RECORDS SHOWN
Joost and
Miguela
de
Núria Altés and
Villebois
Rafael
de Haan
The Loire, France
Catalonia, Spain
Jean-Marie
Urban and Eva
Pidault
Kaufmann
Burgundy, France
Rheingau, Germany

WHAT YOU NEED TO DO
Reproduce these entries line for line, keeping every word and line break as it is.

RESULT
Joost and
Miguela
de
Núria Altés and
Villebois
Rafael
de Haan
The Loire, France
Catalonia, Spain
Jean-Marie
Urban and Eva
Pidault
Kaufmann
Burgundy, France
Rheingau, Germany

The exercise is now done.